So lets start out by stating that I'm an ex lay preacher who became atheist a couple of decades ago. Even when religious I had the same concern so here goes:
As I always understood Christian heaven, in a nutshel,l to be an eternal paradise of unending bliss
You may want to disagree with that argument but what I write here is based on that assumption. Ignore whether you think heaven exists as my point is that heaven, as described, scares me
Eternity is a long time. Longer than any of us can imagine.
I don't know about you all but I eventually get bored. I cannot think of anything that would occupy me for eternity. I can't think of anything I recognize now, or anybody that would not irritate me after some period of time.
Now, permanent happiness means I cannot get bored, or irritated, or even a bit miffed.

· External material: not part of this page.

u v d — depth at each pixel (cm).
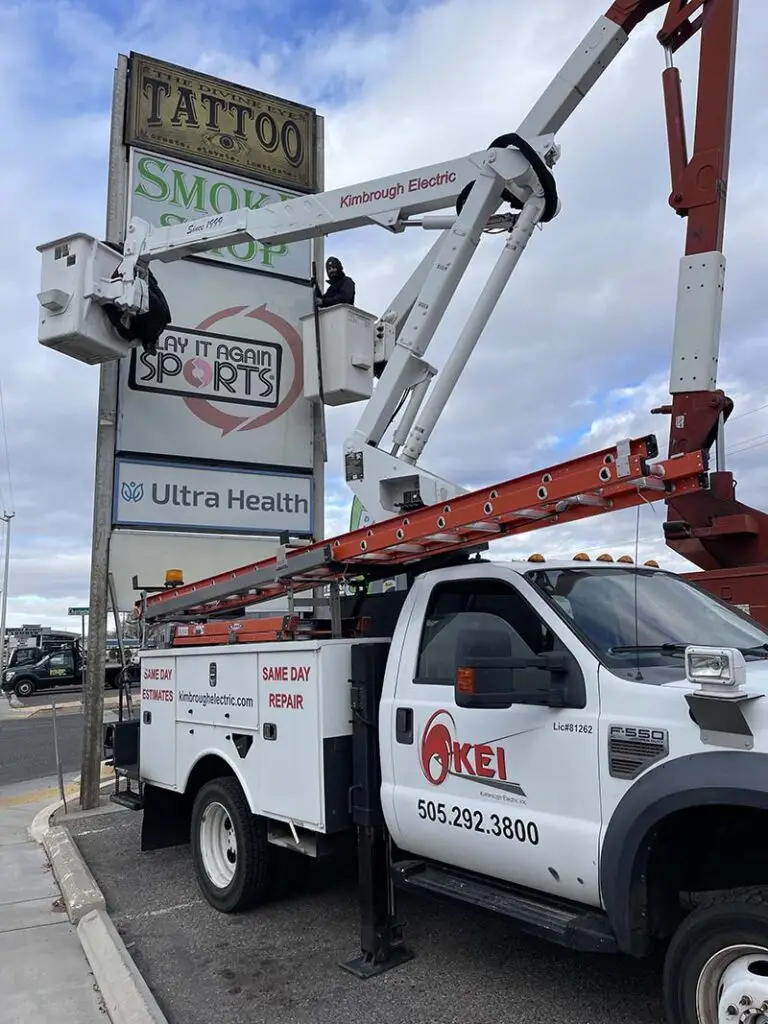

Happiness/bliss is another interesting concept. As humans we can argue that happiness is any time we're not miserable. This somewhat trite statement is my way of saying that you need something to contrast with to understand when you are happy. At the very least you would need memories of past unhappiness - which in themselves could make you unhappy in order to understand them
What I am clumsily trying to say is you cannot truly know you are happy without having some unhappiness so being in a bliss-only state makes no sense.... how would you know?
My two threads here (happiness requires unhappiness as contrast + boredom is unhappiness so I can't get bored for eternity) seems to me to make heaven an impossible concept.
There is one exception - what I like to call the 'stoner' heaven. In this just an essence of you continues forever. Your unrealized ambitions, desires, hates, needs, memories, relationships are all missing. It's like you are so stoned everything is just... cool man....
In this case the eternal bliss heaven would be possible and I can cease worrying about being bored, but to be frank, heaven doesnt really contain me, it contains a fraction of me that spiritually gives a grin with glazed eyes and comprehends nothing.... a sort of persistent vegitative state.... you are 1% of what you were.
So, in trying to square the circle of what heaven means as a concept I either face trillions of years trying to occupy myself, or I face a spiritual coma
Neither option seems worth the effort and both seem more of a punishment.
Does it scare you? How do you visualize spending billions of years? How do you expect to be able to maintain permanent happiness?
This is not a religion bash - it always nagged at me both when religious and when not.
BTW people ask what an atheist death is like.... well when you are dead, for you, it is like it was before you were born. nada.